The first uses of the word were in 1965 by Psychiatrist John F. Oliven who said, “Where the compulsive urge reaches beyond female vestments and becomes an urge for a sex change, transvestism becomes transsexualism.” The first definition of the word is misleading because it conflated the terms transgender and transexual. Since then the word, transexualism has become outdated, and the word transgender became popular in media and common knowledge.

In 1969 American transgender activist Virginia Prince used the word transgender and further popularized it by publishing the term in her magazine named Transvestia. The word was used as an umbrella term in the mid-1970s. By 1992 the word Transgender was defined as the unification of all forms of gender nonconformity. Unfortunately, this made the term synonymous with the word Queer, which was a slur at the time.
But what does transgender mean exactly? Mirriam-Webster Dictionary defines it as “relating to, or being a person whose gender identity differs from the sex the person had or was identified as having at birth.” This means that sometimes people’s gender doesn't match up with their biological sex.
Transgender Issues in Current Times
This being said, transgender individuals like most of the LGBTQ+ community are subject to discrimination and mistreatment. In 2018 alone there was a total of 29 deaths, a majority of them being trans women of color. Since January first of this year, there has already been 16 transgender individuals that have been killed. One of them, Brooklyn Lindsey, was killed on June 25, 2018, and found dead on an abandoned porch in Kansas City, Missouri. Another woman, Pebbles LaDime “Dime” Doe, was found dead in a car parked in a driveway in Allendale County, South Carolina on August 4, 2018. These deaths were only a couple of many that have happened because of the deep-rooted misogyny and discrimination that trans folks have undergone.
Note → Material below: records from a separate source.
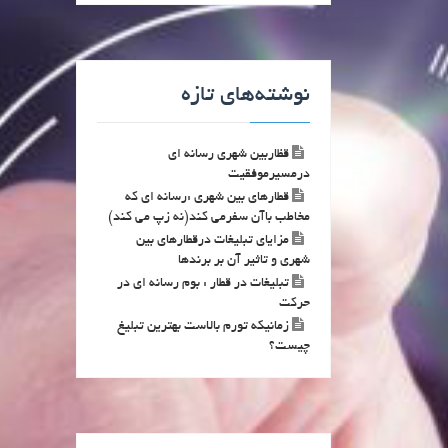
نوشته‌های تازه
قظاربین شهری رسانه ای
درمسیرموفقیت
قطارهای بین شهری :رسانه ای که
مخاطب باآن سفرمی کند(نه زپ می کند)
مزایای تبلیغات درقطارهای بین
شهری و تاثیر آن بر برندها
تبلیغات در قطار : بوم رسانه ای در
حرکت
زمانیکه تورم بالاست بهترین تبلیغ
چیست؟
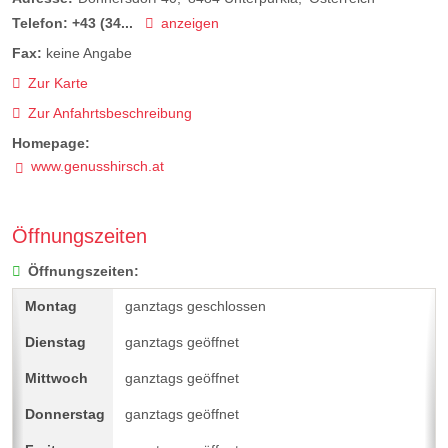
Telefon:
+43 (34...
anzeigen
Fax:
keine Angabe
Zur Karte
Zur Anfahrtsbeschreibung
Homepage:
www.genusshirsch.at
Öffnungszeiten
Öffnungszeiten:
ganztags geschlossen
ganztags geöffnet
ganztags geöffnet
ganztags geöffnet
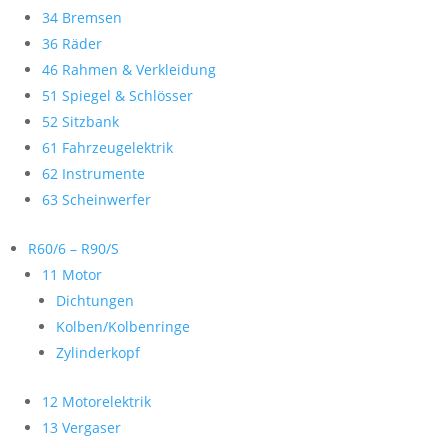
34 Bremsen
36 Räder
46 Rahmen & Verkleidung
51 Spiegel & Schlösser
52 Sitzbank
61 Fahrzeugelektrik
62 Instrumente
63 Scheinwerfer
R60/6 – R90/S
11 Motor
Dichtungen
Kolben/Kolbenringe
Zylinderkopf
12 Motorelektrik
13 Vergaser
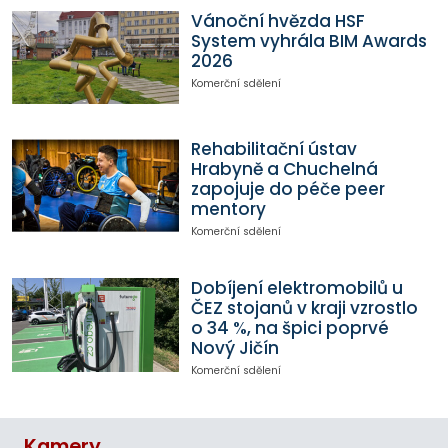
Vánoční hvězda HSF
System vyhrála BIM Awards
2026
Komerční sdělení
Rehabilitační ústav
Hrabyně a Chuchelná
zapojuje do péče peer
mentory
Komerční sdělení
Dobíjení elektromobilů u
ČEZ stojanů v kraji vzrostlo
o 34 %, na špici poprvé
Nový Jičín
Komerční sdělení
Kamery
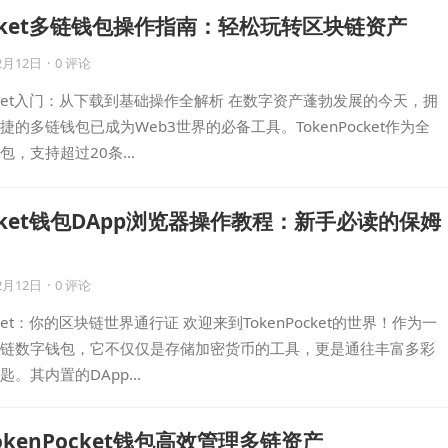
Pocket多链钱包操作指南：轻松玩转区块链资产
2月12日
·
0 评论
ocket入门：从下载到基础操作全解析 在数字资产蓬勃发展的今天，拥
的多链钱包已成为Web3世界的必备工具。TokenPocket作为全
包，支持超过20条…
ocket钱包DApp浏览器操作教程：新手必读的保姆
2月12日
·
0 评论
cket：你的区块链世界通行证 欢迎来到TokenPocket的世界！作为一
链数字钱包，它不仅仅是存储加密货币的工具，更是通往丰富多彩
匙。其内置的DApp…
kenPocket钱包高效管理多链资产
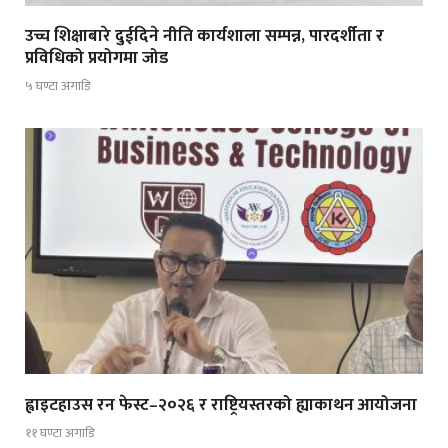
उच्च शिक्षाबारे दुईदिने नीति कार्यशाला सम्पन्न, पारदर्शीता र
प्रविधिको प्रयोगमा जोड
५ घण्टा अगाडि
ह्वाइटहाउस रन फेस्ट–२०२६ र राष्ट्रियस्तरको ह्याकाथन आयोजना
११ घण्टा अगाडि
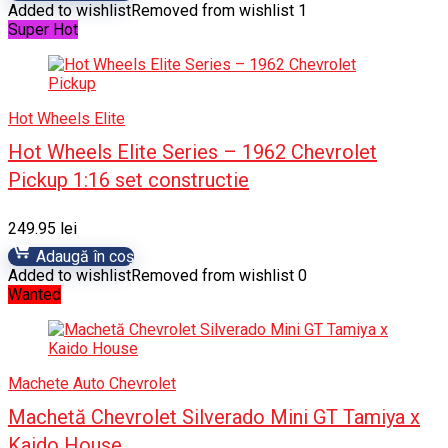
Added to wishlist
Removed from wishlist
1
Super Hot
Hot Wheels Elite
Hot Wheels Elite Series – 1962 Chevrolet
Pickup 1:16 set constructie
249.95
lei
Adaugă în coș
Added to wishlist
Removed from wishlist
0
Wanted
Machete Auto Chevrolet
Machetă Chevrolet Silverado Mini GT Tamiya x
Kaido House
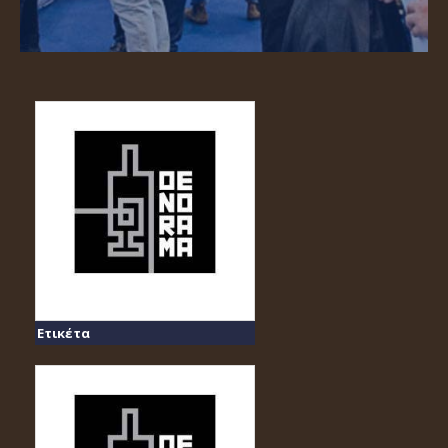
Ετικέτα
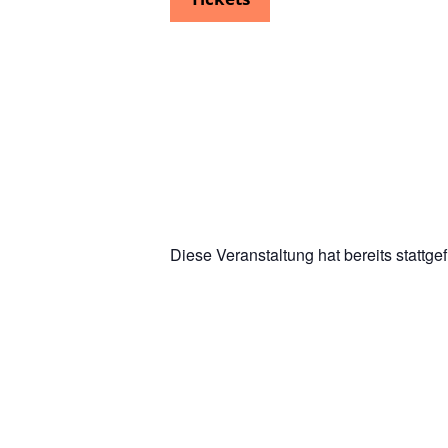
Diese Veranstaltung hat bereits stattge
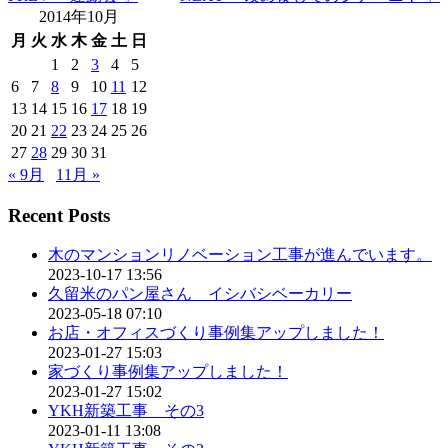
2014年10月
月
火
水
木
金
土
日
1
2
3
4
5
6
7
8
9
10
11
12
13
14
15
16
17
18
19
20
21
22
23
24
25
26
27
28
29
30
31
« 9月
11月 »
Recent Posts
木のマンションリノベーション工事が進んでいます。
2023-10-17 13:56
久留米のパン屋さん イシバシベーカリー
2023-05-18 07:10
お店・オフィスづくり事例集アップしました！
2023-01-27 15:03
家づくり事例集アップしました！
2023-01-27 15:02
YKH新築工事 その3
2023-01-11 13:08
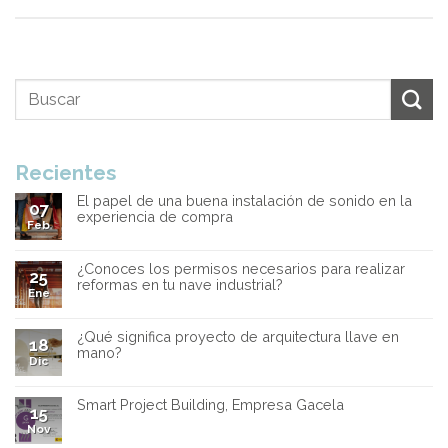
Recientes
El papel de una buena instalación de sonido en la
07
experiencia de compra
Feb
¿Conoces los permisos necesarios para realizar
25
reformas en tu nave industrial?
Ene
¿Qué significa proyecto de arquitectura llave en
18
mano?
Dic
Smart Project Building, Empresa Gacela
15
Nov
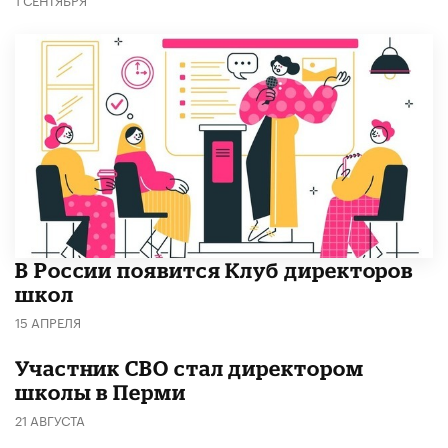
В России появится Клуб директоров
школ
15 АПРЕЛЯ
Участник СВО стал директором
школы в Перми
21 АВГУСТА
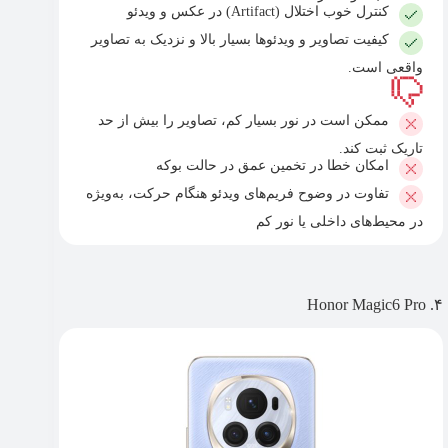
کنترل خوب اختلال (Artifact) در عکس و ویدئو
کیفیت تصاویر و ویدئوها بسیار بالا و نزدیک به تصاویر
واقعی است.
ممکن است در نور بسیار کم، تصاویر را بیش از حد
تاریک ثبت کند.
امکان خطا در تخمین عمق در حالت بوکه
تفاوت در وضوح فریم‌های ویدئو هنگام حرکت، به‌ویژه
در محیط‌های داخلی یا نور کم
۴. Honor Magic6 Pro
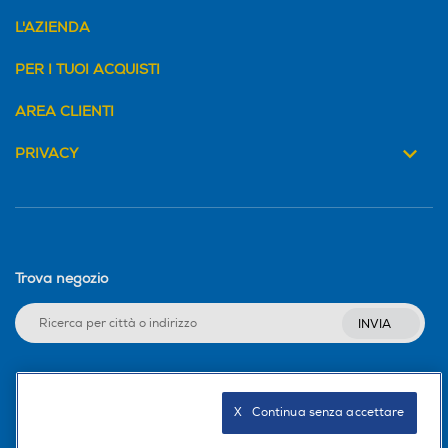
L'AZIENDA
PER I TUOI ACQUISTI
AREA CLIENTI
PRIVACY
Trova negozio
INVIA
Seguici sui social
X   Continua senza accettare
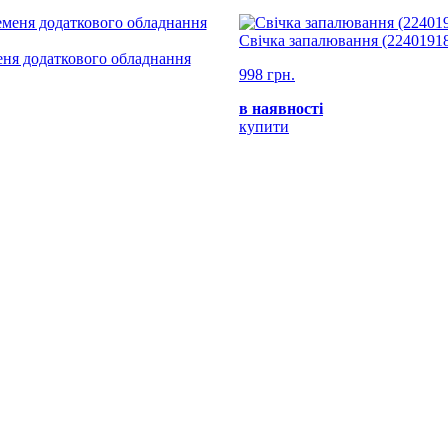
Свічка запалювання (2240191
ня додаткового обладнання
998 грн.
в наявності
купити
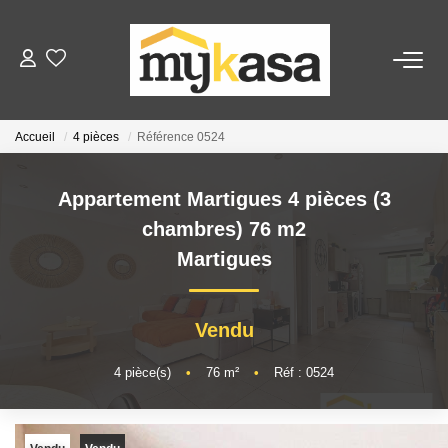
VENTES
Accueil
4 pièces
Référence 0524
BIENS VENDUS
Appartement Martigues 4 pièces (3
ESTIMATION
chambres) 76 m2
Martigues
PARRAINAGE
Vendu
NOTRE AGENCE
4
pièce(s)
•
76
m²
•
Réf : 0524
Qui Sommes-Nous
Notre Équipe
Nous Rejoindre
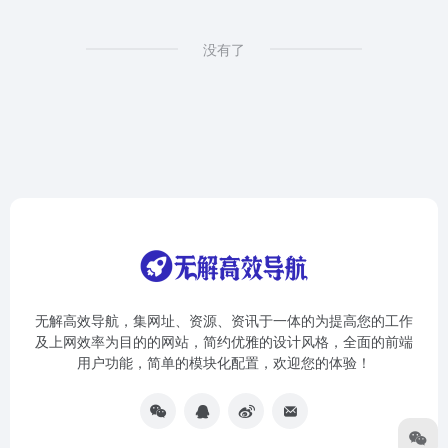
没有了
无解高效导航，集网址、资源、资讯于一体的为提高您的工作
及上网效率为目的的网站，简约优雅的设计风格，全面的前端
用户功能，简单的模块化配置，欢迎您的体验！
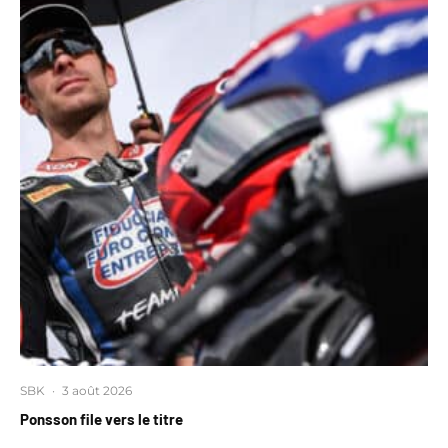
SBK
·
3 août 2026
Ponsson file vers le titre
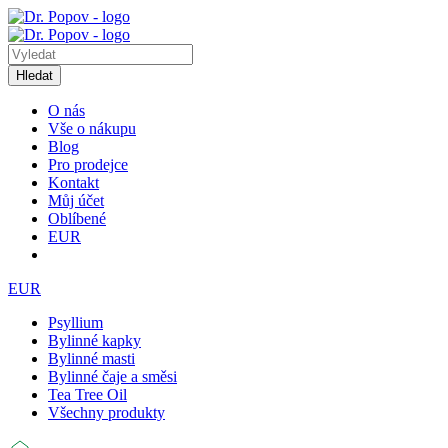
Hledat
O nás
Vše o nákupu
Blog
Pro prodejce
Kontakt
Můj účet
Oblíbené
EUR
EUR
Psyllium
Bylinné kapky
Bylinné masti
Bylinné čaje a směsi
Tea Tree Oil
Všechny produkty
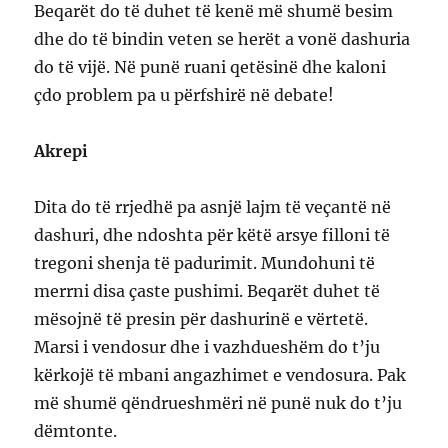
Beqarët do të duhet të kenë më shumë besim
dhe do të bindin veten se herët a vonë dashuria
do të vijë. Në punë ruani qetësinë dhe kaloni
çdo problem pa u përfshirë në debate!
Akrepi
Dita do të rrjedhë pa asnjë lajm të veçantë në
dashuri, dhe ndoshta për këtë arsye filloni të
tregoni shenja të padurimit. Mundohuni të
merrni disa çaste pushimi. Beqarët duhet të
mësojnë të presin për dashurinë e vërtetë.
Marsi i vendosur dhe i vazhdueshëm do t’ju
kërkojë të mbani angazhimet e vendosura. Pak
më shumë qëndrueshmëri në punë nuk do t’ju
dëmtonte.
With more trans people dying each year, it is even more difficult to fo places without being terrified, for example, the public bathroom. In January of this year, two women sexually harassed a woman in North Carolina, having the police be involved and ending with the charges of sexual battery and second-degree kidnapping. The said victim was also raped the year prior, making this situation more jarring. To add the icing to the cake lawmakers were trying to dispute the charges made against the attackers by citing the “bathroom bill” which forces people to go to the bathroom according to the sex on their birth certificates.